▶ EXERCISE TEXT
__________

During my first class of anthropology at university I discovered I could not become anything else but an anthropologist, or at least it should be a great part of my career. It made me realize that everything I had been conceiving for years as "just the way it is" could be seen as relative. Relative to the cultural but also to the political, economical, social and religious scenario where a specific fact happens.
Because of the discipline's willingness to explore facts from different angles, its experts were always concerned with the Other's point of view. Who this "other" is mostly depended on the specific historical and political moment. For instance, in the end of the 19th Century, right after the discipline was born, anthropologists were attracted to people who inhabited far away lands: Aborigines, Native Americans, Papuans, and so on. Their interest was not just talk: indeed they embarked for those unknown and exotic places. They wanted to report the natives' ways of living before "civilization" (that was, already back then, thought of being represented by Europe) would spread and make their "traditional" practices disappear. At that time, anthropologists (and not only) thought that the ultimate goal of each person was to get rid of those animal like practices, those of the natives, and become civilized thanks to the newest technologies that the industrial revolution brought along. In the beginning anthropologists were interested in diversity, which has always characterized the discipline, but still put themselves on a higher level than the people they made their studies on.

__________

▶ WHAT IS BEING ASKED
Rewrite everything in the text on anthropology from "During my first" down to "specific fact happens.", putting "college" in place of "university".

▶ SUPPLIED DATA
__________

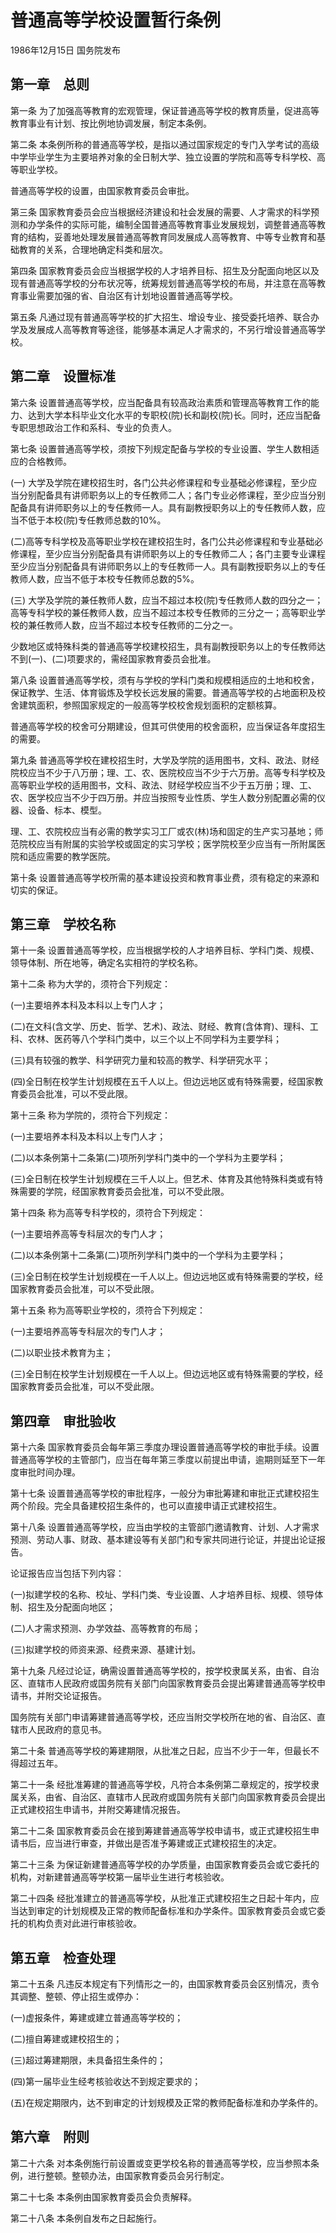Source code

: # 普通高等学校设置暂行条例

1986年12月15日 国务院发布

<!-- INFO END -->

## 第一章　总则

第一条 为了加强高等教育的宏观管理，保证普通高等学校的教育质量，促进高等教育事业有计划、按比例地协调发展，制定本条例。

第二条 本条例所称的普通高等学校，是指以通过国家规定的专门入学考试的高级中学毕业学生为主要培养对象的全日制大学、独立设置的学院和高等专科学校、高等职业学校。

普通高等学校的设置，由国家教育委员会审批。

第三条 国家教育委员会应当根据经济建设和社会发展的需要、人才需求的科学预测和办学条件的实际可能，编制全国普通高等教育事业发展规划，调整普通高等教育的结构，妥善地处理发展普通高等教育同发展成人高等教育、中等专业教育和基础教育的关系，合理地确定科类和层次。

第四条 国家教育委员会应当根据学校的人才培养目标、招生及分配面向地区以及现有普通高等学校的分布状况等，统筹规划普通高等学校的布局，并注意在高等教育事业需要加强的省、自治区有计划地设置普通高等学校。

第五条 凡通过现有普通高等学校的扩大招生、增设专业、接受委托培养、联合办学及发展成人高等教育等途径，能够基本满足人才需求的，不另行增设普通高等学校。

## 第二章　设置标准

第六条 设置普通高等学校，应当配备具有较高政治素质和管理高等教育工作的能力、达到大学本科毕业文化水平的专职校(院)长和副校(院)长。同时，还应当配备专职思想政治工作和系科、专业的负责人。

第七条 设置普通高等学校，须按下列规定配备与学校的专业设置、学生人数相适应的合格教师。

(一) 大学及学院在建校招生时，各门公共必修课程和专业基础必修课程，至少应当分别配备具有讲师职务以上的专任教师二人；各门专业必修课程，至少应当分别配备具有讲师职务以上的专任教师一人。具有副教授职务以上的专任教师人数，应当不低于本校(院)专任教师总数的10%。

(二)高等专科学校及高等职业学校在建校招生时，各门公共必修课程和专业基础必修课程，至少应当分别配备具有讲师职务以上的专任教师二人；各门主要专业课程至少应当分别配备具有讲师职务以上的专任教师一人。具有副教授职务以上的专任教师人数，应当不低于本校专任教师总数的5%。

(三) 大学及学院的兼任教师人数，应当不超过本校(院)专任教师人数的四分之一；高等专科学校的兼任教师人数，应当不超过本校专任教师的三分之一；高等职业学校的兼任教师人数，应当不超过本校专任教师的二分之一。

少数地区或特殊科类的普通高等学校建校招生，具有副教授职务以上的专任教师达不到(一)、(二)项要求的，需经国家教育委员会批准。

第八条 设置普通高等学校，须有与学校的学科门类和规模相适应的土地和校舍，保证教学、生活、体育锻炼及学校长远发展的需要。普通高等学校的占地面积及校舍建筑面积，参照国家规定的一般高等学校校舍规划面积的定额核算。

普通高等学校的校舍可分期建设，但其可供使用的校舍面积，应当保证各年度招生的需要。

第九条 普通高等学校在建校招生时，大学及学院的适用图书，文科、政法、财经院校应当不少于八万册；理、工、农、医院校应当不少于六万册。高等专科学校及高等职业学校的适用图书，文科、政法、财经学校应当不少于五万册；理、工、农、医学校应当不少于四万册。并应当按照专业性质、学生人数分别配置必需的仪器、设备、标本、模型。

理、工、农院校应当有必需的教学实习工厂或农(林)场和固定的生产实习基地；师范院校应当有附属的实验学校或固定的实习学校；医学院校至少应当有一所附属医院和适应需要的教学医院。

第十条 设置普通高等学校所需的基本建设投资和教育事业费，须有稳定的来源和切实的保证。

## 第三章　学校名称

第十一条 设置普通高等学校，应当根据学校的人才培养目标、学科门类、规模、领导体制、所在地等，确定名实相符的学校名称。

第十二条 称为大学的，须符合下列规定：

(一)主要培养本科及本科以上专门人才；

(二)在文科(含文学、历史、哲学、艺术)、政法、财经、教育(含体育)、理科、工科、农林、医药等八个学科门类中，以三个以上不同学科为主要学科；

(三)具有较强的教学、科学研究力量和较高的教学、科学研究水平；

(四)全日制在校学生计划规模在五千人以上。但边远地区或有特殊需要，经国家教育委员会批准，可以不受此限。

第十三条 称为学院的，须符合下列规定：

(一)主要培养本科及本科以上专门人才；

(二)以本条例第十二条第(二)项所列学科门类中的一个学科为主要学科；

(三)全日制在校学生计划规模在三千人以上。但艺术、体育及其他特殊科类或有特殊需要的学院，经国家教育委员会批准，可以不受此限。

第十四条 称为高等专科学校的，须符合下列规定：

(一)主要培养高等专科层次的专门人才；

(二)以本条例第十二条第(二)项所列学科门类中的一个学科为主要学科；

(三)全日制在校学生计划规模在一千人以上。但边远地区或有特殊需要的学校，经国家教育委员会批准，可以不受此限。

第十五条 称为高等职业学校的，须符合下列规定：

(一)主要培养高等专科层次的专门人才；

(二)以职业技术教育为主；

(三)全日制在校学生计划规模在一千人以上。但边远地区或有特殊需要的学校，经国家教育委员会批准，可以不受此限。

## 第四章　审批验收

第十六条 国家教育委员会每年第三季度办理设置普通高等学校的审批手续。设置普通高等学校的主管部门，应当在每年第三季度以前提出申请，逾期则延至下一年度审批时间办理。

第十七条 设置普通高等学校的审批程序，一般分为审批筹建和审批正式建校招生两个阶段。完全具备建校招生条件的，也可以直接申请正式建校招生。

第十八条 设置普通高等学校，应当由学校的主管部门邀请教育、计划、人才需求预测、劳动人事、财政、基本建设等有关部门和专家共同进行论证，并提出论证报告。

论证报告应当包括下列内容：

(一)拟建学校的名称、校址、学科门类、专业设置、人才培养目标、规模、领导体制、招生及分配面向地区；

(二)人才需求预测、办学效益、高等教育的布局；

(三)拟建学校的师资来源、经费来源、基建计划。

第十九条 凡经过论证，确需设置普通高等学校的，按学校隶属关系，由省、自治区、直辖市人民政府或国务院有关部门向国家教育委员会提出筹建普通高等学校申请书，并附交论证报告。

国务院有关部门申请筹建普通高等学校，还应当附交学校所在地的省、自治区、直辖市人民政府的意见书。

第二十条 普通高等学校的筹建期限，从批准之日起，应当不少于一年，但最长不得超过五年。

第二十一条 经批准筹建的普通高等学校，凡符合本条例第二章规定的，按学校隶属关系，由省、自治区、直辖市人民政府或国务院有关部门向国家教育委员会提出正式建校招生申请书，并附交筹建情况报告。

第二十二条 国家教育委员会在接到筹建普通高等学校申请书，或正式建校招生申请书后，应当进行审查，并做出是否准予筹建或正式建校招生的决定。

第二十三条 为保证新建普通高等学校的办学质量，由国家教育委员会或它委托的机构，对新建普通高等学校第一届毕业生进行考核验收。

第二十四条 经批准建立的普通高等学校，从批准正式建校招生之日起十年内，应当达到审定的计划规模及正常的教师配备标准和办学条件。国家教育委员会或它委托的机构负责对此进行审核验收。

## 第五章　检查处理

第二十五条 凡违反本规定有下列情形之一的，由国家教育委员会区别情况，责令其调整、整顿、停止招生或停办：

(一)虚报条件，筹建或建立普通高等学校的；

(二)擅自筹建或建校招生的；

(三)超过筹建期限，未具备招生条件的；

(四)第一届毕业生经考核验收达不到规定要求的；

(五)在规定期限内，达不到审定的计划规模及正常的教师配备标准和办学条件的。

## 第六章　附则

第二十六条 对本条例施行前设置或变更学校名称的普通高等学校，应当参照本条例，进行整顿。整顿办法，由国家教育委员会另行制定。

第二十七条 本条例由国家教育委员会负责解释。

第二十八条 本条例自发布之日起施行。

__________

▶ COMPLETED EXERCISE
During my first class of anthropology at college I discovered I could not become anything else but an anthropologist, or at least it should be a great part of my career. It made me realize that everything I had been conceiving for years as "just the way it is" could be seen as relative. Relative to the cultural but also to the political, economical, social and religious scenario where a specific fact happens.